— GOAL OF THE EXERCISE —
Turn the lines, from the very first one through the line with "professionals to detect, validate, investigate, and", into a Markdown table with a Row column and a Line column. Skip blank lines and leave the pictures out.

— ENTRIES PROVIDED —
= = = = =

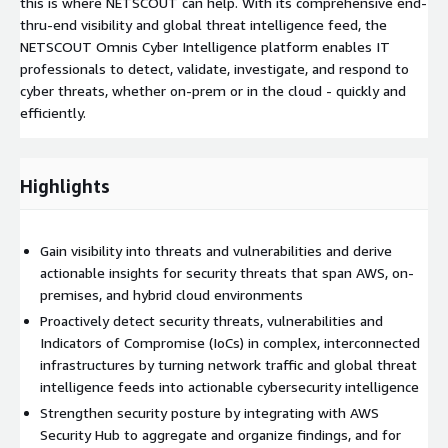
this is where NETSCOUT can help. With its comprehensive end-
thru-end visibility and global threat intelligence feed, the
NETSCOUT Omnis Cyber Intelligence platform enables IT
professionals to detect, validate, investigate, and respond to
cyber threats, whether on-prem or in the cloud - quickly and
efficiently.
Highlights
Gain visibility into threats and vulnerabilities and derive
actionable insights for security threats that span AWS, on-
premises, and hybrid cloud environments
Proactively detect security threats, vulnerabilities and
Indicators of Compromise (IoCs) in complex, interconnected
infrastructures by turning network traffic and global threat
intelligence feeds into actionable cybersecurity intelligence
Strengthen security posture by integrating with AWS
Security Hub to aggregate and organize findings, and for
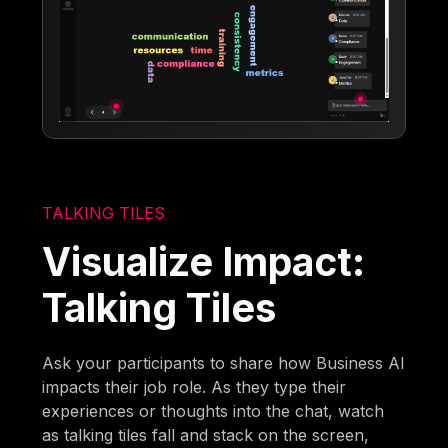
TALKING TILES
Visualize Impact:
Talking Tiles
Ask your participants to share how Business AI
impacts their job role. As they type their
experiences or thoughts into the chat, watch
as talking tiles fall and stack on the screen,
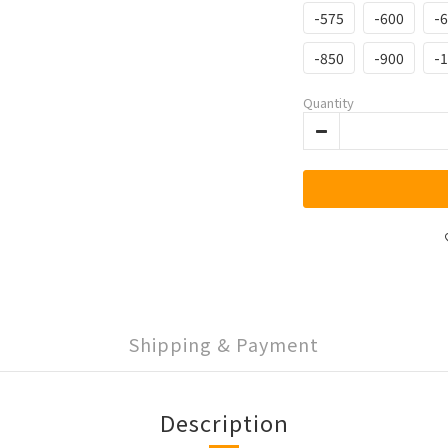
-575
-600
-
-850
-900
-
Quantity
Shipping & Payment
Description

= = = = =

— WRITTEN RESPONSE —
| Row | Line |
|---|---|
| 1 | this is where NETSCOUT can help. With its comprehensive end- |
| 2 | thru-end visibility and global threat intelligence feed, the |
| 3 | NETSCOUT Omnis Cyber Intelligence platform enables IT |
| 4 | professionals to detect, validate, investigate, and respond to |